Как царского тюремщика, его рассматривала на предмет политической благонадежности специальная комиссия комитета общественной безопасности, созданного в Чите органа Временного правительства, потом то же самое последовательно проделали аналогичные проверочные органы при установлении советской власти в 1918 году, затем, после ее падения, когда в Чите сел править атаман Семенов, ну а потом — при установлении Дэвээрии. И все эти комиссии признали Григорьева соответствующим занимаемой должности!
Хотя последняя проверка нервы помотала в самый неподходящий момент. Это даже не проверка была, а целое следствие, учиненное по анонимному доносу следователем Народно-политического суда Забайкальской области Дедиковым в октябре 1921 года.
Григорьева и все его семейство обвинили в том, что они-де хотели эвакуироваться, а попросту говоря, сбежать с семеновской бандой в Китай.
А история была таковой. В июне 1920 года Григорьев отправил свою жену Елизавету Афанасьевну, страдающую желчнокаменной болезнью, и троих детей на лечение в Харбин. Старшая дочь Григорьева — шестнадцатилетняя Серафима перенесла два приступа аппендицита, поэтому речь шла и о возможной ее операции. Болезненным был и тринадцатилетний сын — Сережа. Почему в семье и приняли такое решение: супруга с детьми, включая пятилетнюю Леночку, поживет в Харбине три-четыре месяца, пройдя полный курс лечения.

> **Задания к упражнению**
**A)** Повторите дословно фрагмент исходного текста, который открывается словами «Хотя последняя проверка» и завершается словами «октябре 1921 года.».
**B)** Как перевести на английский язык предложение из исходного текста «В июне 1920 года Григорьев отправил свою жену Елизавету Афанасьевну, страдающую желчнокаменной болезнью, и троих детей на лечение в Харбин.»?

> **Сохранённые материалы**
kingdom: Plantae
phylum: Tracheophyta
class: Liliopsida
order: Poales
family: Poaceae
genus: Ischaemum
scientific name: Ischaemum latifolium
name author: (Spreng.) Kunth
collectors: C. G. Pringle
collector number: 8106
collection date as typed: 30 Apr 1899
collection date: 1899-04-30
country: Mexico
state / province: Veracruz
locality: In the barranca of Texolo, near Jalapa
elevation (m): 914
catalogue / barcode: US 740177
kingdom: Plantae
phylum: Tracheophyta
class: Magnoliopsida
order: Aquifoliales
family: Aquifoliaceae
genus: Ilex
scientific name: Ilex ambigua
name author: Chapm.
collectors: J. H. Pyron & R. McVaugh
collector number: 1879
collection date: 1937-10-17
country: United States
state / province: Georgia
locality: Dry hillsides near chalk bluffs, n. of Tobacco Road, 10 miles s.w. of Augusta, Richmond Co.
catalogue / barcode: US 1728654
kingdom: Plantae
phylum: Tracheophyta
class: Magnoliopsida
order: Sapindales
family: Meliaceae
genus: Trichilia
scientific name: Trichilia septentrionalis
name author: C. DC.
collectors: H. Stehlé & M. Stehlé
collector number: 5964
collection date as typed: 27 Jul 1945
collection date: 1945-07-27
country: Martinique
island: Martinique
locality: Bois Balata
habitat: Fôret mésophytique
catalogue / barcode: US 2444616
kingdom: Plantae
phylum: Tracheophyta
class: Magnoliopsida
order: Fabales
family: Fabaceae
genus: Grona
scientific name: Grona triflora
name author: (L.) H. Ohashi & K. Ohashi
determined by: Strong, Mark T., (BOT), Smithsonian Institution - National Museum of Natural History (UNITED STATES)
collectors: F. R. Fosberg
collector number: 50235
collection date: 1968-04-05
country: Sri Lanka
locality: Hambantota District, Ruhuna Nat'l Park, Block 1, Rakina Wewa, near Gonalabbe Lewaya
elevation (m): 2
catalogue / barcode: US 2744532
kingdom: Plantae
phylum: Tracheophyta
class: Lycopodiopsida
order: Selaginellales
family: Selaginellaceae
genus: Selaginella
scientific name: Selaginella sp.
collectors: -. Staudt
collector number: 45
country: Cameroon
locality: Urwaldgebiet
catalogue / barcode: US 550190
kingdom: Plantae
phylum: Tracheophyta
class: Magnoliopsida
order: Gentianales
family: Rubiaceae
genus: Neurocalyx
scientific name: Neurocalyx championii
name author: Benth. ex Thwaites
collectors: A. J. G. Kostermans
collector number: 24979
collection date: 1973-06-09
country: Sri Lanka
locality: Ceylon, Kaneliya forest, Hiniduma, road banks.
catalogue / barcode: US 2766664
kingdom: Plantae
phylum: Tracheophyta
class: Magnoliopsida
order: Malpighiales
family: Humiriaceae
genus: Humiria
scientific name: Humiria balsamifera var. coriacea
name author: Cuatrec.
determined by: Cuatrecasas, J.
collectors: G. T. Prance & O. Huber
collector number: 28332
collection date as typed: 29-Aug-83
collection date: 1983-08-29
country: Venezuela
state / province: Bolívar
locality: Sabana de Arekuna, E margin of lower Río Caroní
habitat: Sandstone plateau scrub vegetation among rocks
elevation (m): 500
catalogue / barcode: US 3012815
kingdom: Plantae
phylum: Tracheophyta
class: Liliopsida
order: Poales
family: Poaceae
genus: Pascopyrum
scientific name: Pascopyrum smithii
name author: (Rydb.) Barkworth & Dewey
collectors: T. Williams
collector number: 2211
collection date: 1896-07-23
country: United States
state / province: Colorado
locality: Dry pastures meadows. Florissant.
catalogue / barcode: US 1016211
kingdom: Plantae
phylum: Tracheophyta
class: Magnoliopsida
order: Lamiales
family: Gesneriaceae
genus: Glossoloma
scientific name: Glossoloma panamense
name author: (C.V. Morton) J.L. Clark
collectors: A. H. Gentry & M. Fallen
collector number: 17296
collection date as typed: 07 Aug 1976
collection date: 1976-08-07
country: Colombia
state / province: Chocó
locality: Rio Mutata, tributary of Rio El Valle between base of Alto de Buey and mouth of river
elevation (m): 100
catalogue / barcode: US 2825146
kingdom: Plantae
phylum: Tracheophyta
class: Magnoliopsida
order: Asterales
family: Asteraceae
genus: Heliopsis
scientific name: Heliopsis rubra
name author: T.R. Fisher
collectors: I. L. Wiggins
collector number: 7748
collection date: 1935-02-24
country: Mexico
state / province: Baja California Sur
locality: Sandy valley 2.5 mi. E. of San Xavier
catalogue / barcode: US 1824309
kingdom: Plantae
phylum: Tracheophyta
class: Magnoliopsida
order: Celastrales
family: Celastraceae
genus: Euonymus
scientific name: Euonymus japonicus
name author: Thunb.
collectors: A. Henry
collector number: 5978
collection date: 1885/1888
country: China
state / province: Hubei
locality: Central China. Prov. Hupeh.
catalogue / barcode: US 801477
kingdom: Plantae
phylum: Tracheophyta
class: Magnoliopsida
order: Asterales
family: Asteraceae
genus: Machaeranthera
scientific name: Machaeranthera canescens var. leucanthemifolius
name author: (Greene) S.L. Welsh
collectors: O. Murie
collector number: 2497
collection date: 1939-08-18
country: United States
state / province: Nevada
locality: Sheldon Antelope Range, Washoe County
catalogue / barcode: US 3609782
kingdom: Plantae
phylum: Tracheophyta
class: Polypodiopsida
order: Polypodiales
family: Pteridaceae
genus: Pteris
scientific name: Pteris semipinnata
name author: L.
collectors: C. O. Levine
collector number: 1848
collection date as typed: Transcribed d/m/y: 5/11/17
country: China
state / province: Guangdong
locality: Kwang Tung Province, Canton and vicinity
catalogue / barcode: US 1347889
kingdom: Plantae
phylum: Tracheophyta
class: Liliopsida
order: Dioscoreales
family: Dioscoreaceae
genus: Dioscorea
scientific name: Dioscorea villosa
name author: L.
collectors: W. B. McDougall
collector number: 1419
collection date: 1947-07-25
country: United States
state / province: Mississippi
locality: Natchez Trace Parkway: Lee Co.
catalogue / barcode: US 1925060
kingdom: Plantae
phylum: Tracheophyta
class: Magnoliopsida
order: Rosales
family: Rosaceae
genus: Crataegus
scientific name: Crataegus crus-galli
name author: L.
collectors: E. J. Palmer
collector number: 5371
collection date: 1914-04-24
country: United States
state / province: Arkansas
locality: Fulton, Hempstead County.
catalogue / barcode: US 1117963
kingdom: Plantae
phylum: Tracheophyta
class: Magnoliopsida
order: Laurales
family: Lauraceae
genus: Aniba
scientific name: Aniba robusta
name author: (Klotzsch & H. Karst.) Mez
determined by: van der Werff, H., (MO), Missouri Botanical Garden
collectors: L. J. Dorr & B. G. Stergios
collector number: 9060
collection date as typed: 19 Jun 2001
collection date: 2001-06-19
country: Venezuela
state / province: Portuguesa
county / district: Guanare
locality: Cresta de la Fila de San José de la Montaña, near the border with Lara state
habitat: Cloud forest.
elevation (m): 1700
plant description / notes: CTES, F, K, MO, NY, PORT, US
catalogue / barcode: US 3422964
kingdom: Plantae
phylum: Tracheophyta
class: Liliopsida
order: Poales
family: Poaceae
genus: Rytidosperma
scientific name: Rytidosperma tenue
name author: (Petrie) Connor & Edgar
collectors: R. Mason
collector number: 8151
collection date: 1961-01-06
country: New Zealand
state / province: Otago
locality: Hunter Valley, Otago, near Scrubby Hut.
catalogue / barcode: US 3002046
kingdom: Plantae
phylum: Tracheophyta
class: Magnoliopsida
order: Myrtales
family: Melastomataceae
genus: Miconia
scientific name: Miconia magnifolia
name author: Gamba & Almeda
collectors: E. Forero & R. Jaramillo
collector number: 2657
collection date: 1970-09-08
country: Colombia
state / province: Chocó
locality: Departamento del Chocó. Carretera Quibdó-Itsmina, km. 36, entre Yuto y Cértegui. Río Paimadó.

> **Ответы к заданиям**
**A)**
Хотя последняя проверка нервы помотала в самый неподходящий момент. Это даже не проверка была, а целое следствие, учиненное по анонимному доносу следователем Народно-политического суда Забайкальской области Дедиковым в октябре 1921 года.

**B)** In June 1920, Grigoriev sent his wife, Elizaveta Afanasyevna, who suffered from gallstone disease, and three children to Harbin for treatment.